Blog Credo

The whole aim of practical politics is to keep the populace alarmed (and hence clamorous to be led to safety) by menacing it with an endless series of hobgoblins, all of them imaginary.

H.L. Mencken

Saturday, December 29, 2012

The Black Jimmy Carter pt 2


The other thing that struck me about Carter's presidency was the conflict between the moderate wing of the party and the liberal wing.  This of course culminated in Ted Kennedy's run against Carter in 1980.  Only Hoover lost the presidency since 1900 without an intraparty challenge.
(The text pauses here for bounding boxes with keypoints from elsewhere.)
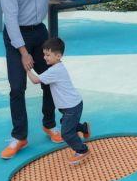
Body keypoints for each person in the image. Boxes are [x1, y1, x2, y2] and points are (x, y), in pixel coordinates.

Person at [0, 0, 74, 159]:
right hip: (16, 35)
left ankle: (49, 125)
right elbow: (11, 20)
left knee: (50, 80)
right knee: (17, 87)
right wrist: (23, 52)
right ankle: (19, 137)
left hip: (39, 32)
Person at [25, 37, 92, 165]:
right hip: (71, 105)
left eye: (47, 55)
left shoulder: (54, 71)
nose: (44, 57)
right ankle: (84, 128)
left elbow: (35, 80)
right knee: (65, 122)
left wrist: (27, 68)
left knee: (66, 133)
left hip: (72, 107)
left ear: (58, 56)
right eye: (44, 54)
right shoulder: (57, 67)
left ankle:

Carter was a center-left politician.  But the long liberal ascendancy in Congress created a lack of perspective among the liberal lions of the Senate and House.  As a result, they often defeated Carter's half measures.  Carter had a health care plan remarkably similar to the one Obama just passed.  Kennedy helped defeat it.  Now, if Kennedy had the votes for a single player system, why wasn't that passed?  One would have to think that Carter would have signed it.

Some of the conflict between Carter and the Congressional liberals was a matter of Carter's prickly, pious personality. But some of it came from ideological certainty.

In other words, what we see now from the GOP is what we saw in the late '70s Congress.

We do not have a parliamentary system.  Compromise is essential for American governance.

What the GOP failed to realize is that Carter was sunk because his own party wouldn't work with him or he with them.  Few blamed Obama because the GOP blocked everything he wanted for two years.

And few will blame him when we go "over the cliff".